第3話〈お人形遊びとかどうでしょうか〉

休憩室で繰り広げられる、彼女のポシェットの中身。

出てくるのは人形だった。


「これ、は……サンゴロー、さん、強い、人形、です」


紫色で歯茎がむき出しになった人形を見せつけてくる。

長峡仁衛はそれを苦笑いで見ている。

かれこれ、彼女の人形たちを見せられて数十体目だった。

彼女のポシェットはまるで四次元ポケットの様に、明らかにポシェットの容量以上の人形が出てくる。

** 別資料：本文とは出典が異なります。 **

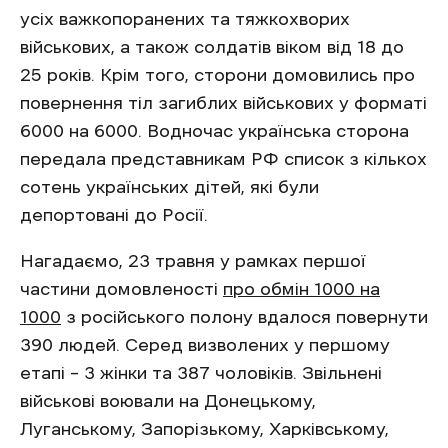
усіх важкопоранених та тяжкохворих
військових, а також солдатів віком від 18 до
25 років. Крім того, сторони домовились про
повернення тіл загиблих військових у форматі
6000 на 6000. Водночас українська сторона
передала представникам РФ список з кількох
сотень українських дітей, які були
депортовані до Росії.
Нагадаємо, 23 травня у рамках першої
частини домовленості
про обмін 1000 на
1000
з російського полону вдалося повернути
390 людей. Серед визволених у першому
етапі – 3 жінки та 387 чоловіків. Звільнені
військові воювали на Донецькому,
Луганському, Запорізькому, Харківському,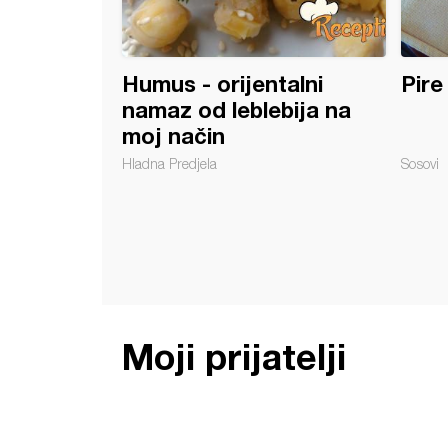
Humus - orijentalni
Pire
namaz od leblebija na
moj način
Hladna Predjela
Sosovi
Moji prijatelji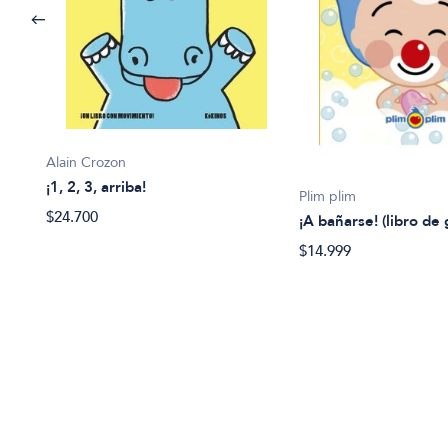
Alain Crozon
¡1, 2, 3, arriba!
Plim plim
$24.700
¡A bañarse! (libro de
$14.999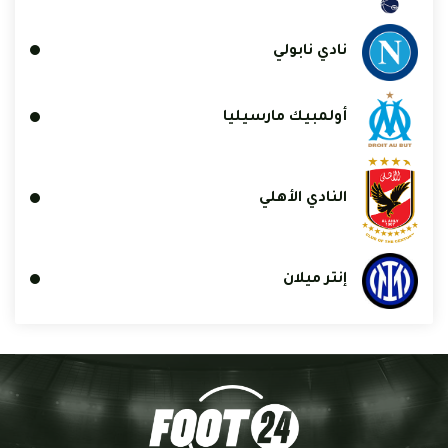
نادي نابولي
أولمبيك مارسيليا
النادي الأهلي
إنتر ميلان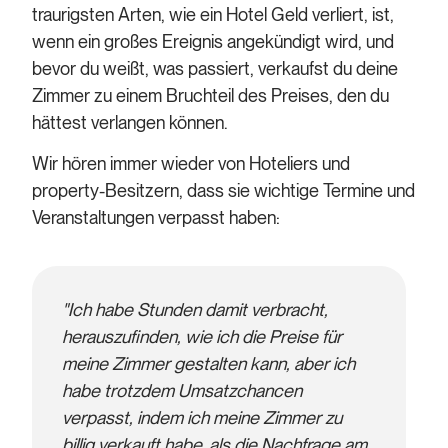
traurigsten Arten, wie ein Hotel Geld verliert, ist,
wenn ein großes Ereignis angekündigt wird, und
bevor du weißt, was passiert, verkaufst du deine
Zimmer zu einem Bruchteil des Preises, den du
hättest verlangen können.
Wir hören immer wieder von Hoteliers und
property-Besitzern, dass sie wichtige Termine und
Veranstaltungen verpasst haben:
"Ich habe Stunden damit verbracht,
herauszufinden, wie ich die Preise für
meine Zimmer gestalten kann, aber ich
habe trotzdem Umsatzchancen
verpasst, indem ich meine Zimmer zu
billig verkauft habe, als die Nachfrage am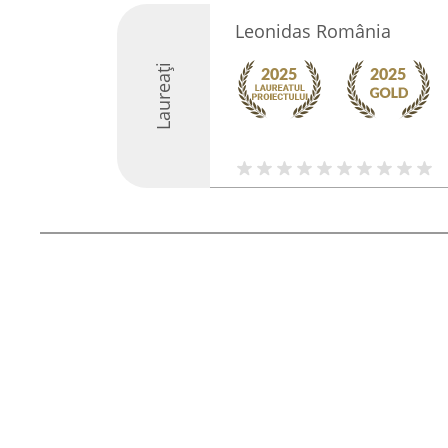
Leonidas România
Laureați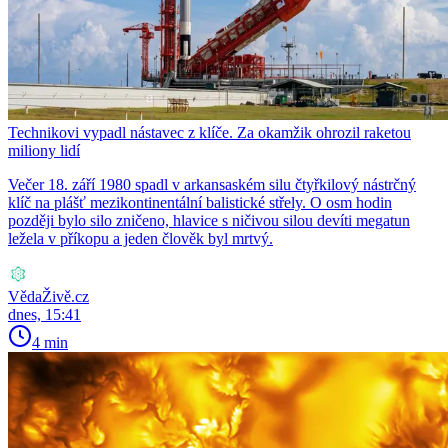
Technikovi vypadl nástavec z klíče. Za okamžik ohrozil raketou
miliony lidí
Večer 18. září 1980 spadl v arkansaském silu čtyřkilový nástrčný
klíč na plášť mezikontinentální balistické střely. O osm hodin
později bylo silo zničeno, hlavice s ničivou silou devíti megatun
ležela v příkopu a jeden člověk byl mrtvý.
VědaŽivě.cz
dnes, 15:41
4 min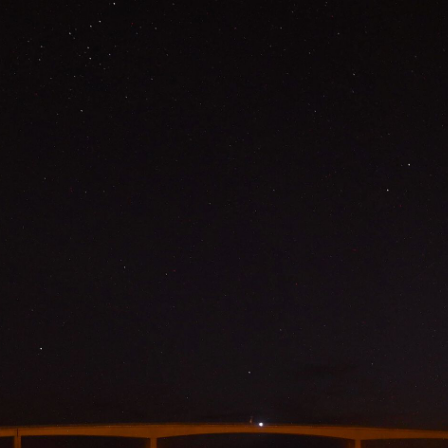
LA BARRE DE MONTS 
12 minutes ago
Marée
46
18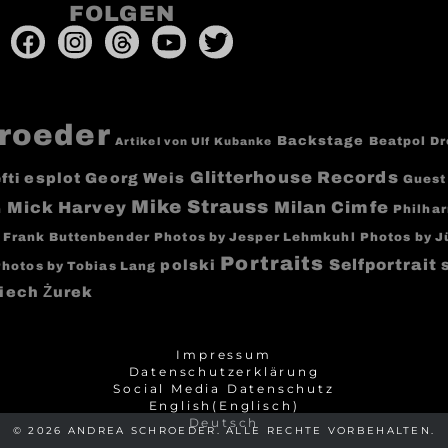
FOLGEN
roeder
Backstage
Beatpol D
Artikel von Ulf Kubanke
Glitterhouse Records
esplot
Georg Weis
fti
Guest
Mike Strauss
Milan Cimfe
Mick Harvey
h
Philha
 Frank Buttenbender
Photos by Jesper Lehmkuhl
Photos by J
Portraits
Selfportrait
polski
hotos by Tobias Lang
ciech Żurek
Impressum
Datenschutzerklärung
Social Media Datenschutz
English
(
Englisch
)
Deutsch
© 2026 ANDREA SCHROEDER. ALLE RECHTE VORBEHALTEN.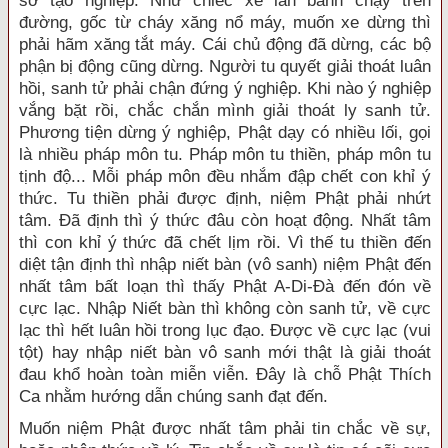
sở tạo nghiệp. Như chiếc xe lăn bánh chạy trên
đường, gốc từ cháy xăng nổ máy, muốn xe dừng thì
phải hãm xăng tắt máy. Cái chủ động đã dừng, các bộ
phận bị động cũng dừng. Người tu quyết giải thoát luân
hồi, sanh tử phải chận đứng ý nghiệp. Khi nào ý nghiệp
vắng bặt rồi, chắc chắn mình giải thoát ly sanh tử.
Phương tiện dừng ý nghiệp, Phật dạy có nhiều lối, gọi
là nhiều pháp môn tu. Pháp môn tu thiền, pháp môn tu
tịnh độ... Mỗi pháp môn đều nhắm đập chết con khỉ ý
thức. Tu thiền phải được định, niệm Phật phải nhứt
tâm. Ðã định thì ý thức đâu còn hoạt động. Nhất tâm
thì con khỉ ý thức đã chết lịm rồi. Vì thế tu thiền đến
diệt tận định thì nhập niết bàn (vô sanh) niệm Phật đến
nhất tâm bất loạn thì thấy Phật A-Di-Ðà đến đón về
cực lạc. Nhập Niết bàn thì không còn sanh tử, về cực
lạc thì hết luân hồi trong lục đạo. Ðược về cực lạc (vui
tột) hay nhập niết bàn vô sanh mới thật là giải thoát
đau khổ hoàn toàn miễn viễn. Ðây là chỗ Phật Thích
Ca nhằm hướng dẫn chúng sanh đạt đến.
Muốn niệm Phật được nhất tâm phải tin chắc về sự,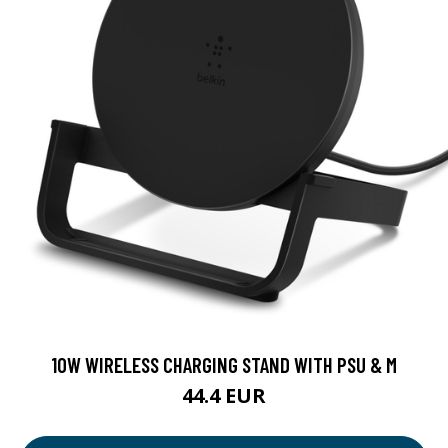
10W WIRELESS CHARGING STAND WITH PSU & M
44.4 EUR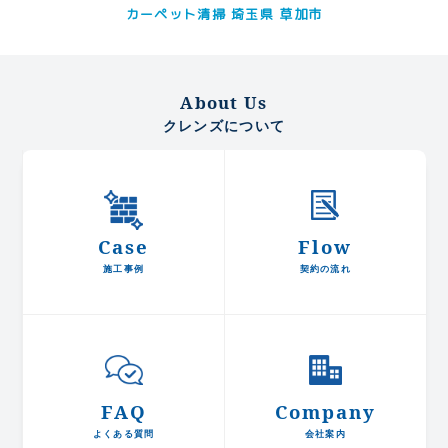
カーペット清掃 埼玉県 草加市
About Us
クレンズについて
Case
Flow
施工事例
契約の流れ
FAQ
Company
よくある質問
会社案内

「へえ、凄いなぁ……あ、これてにとって見ても良いか?」


長峡仁衛は人形の内、その一つを触れようとして確認をする。

鬼童五十鈴はもちろん良いと頷いて、長峡仁衛は人形を一つ触れた。

それは猫耳が生えた黒髪の少女人形だった。ぬいぐるみでもあるそれの触り心地は柔らかな布の様だった。


「………先輩、その子、気に入った?、欲しい?」


「ん?あぁ、いや。可愛らしいなとは思うけど、欲しいとは思わないよ」


そういうと、鬼童は寂しそうな笑みを浮かべた。

長峡仁衛は何故欲しいとは思わないのか、彼女に告げる。


「これはお前の家族だろう?くれると言っても、この人形にも家族が居るだろう。俺の欲だけで、人形たちから引き剥がすのは可哀そうだからな」


長峡仁衛の説明に、鬼童五十鈴は嬉しそうな表情を浮かべた。


「そ、そっか、うん、そう、そうだね、人形にも、家族が居る……」


長峡仁衛の言葉に何かを気づかされた様子だ。


「じゃあ、先輩、これ、あげる」


再びポシェットの中から、鬼童五十鈴は長峡仁衛の為にある人形を取り出した。

それは、可愛らしい人形たちとは違った、歪で、禍々しい、白い糸で肉体を構築させた包帯の様な人形だった。


「なにこれ」


長峡仁衛は鬼童五十鈴に向けて言うと、鬼童五十鈴は頷いて言った。


「お守り人形、物理的攻撃、それ以外から、身を守ってくれる、精神攻撃、能力制限、それらの攻撃を、代弁してくれる、から……先輩に、あげる」


そう言った。

鬼童五十鈴は人形遣いであり、彼女が作る人形には様々な能力を持つ。

長峡仁衛は彼女の人形を受け取って頷いた。


「そうか、ありがとな、これ、肌身離さず持ってた方が良いか?」


「うん、これ、とても強い、から……先輩、きっと守って、くれる」


彼女の説明を聞いた長峡仁衛は頷くと、それを懐に入れる。

何故か、人形を入れた懐が暖かく感じた。


「これ、ちなみにどうやって作ったんだ?」


長峡仁衛は彼女に聞いてみる。

鬼童五十鈴は薄ら笑みを浮かべて。


「材料、生きてるモノ」


そう言った。長峡仁衛は、何故かその言葉が頭からこびりついて離れなかった。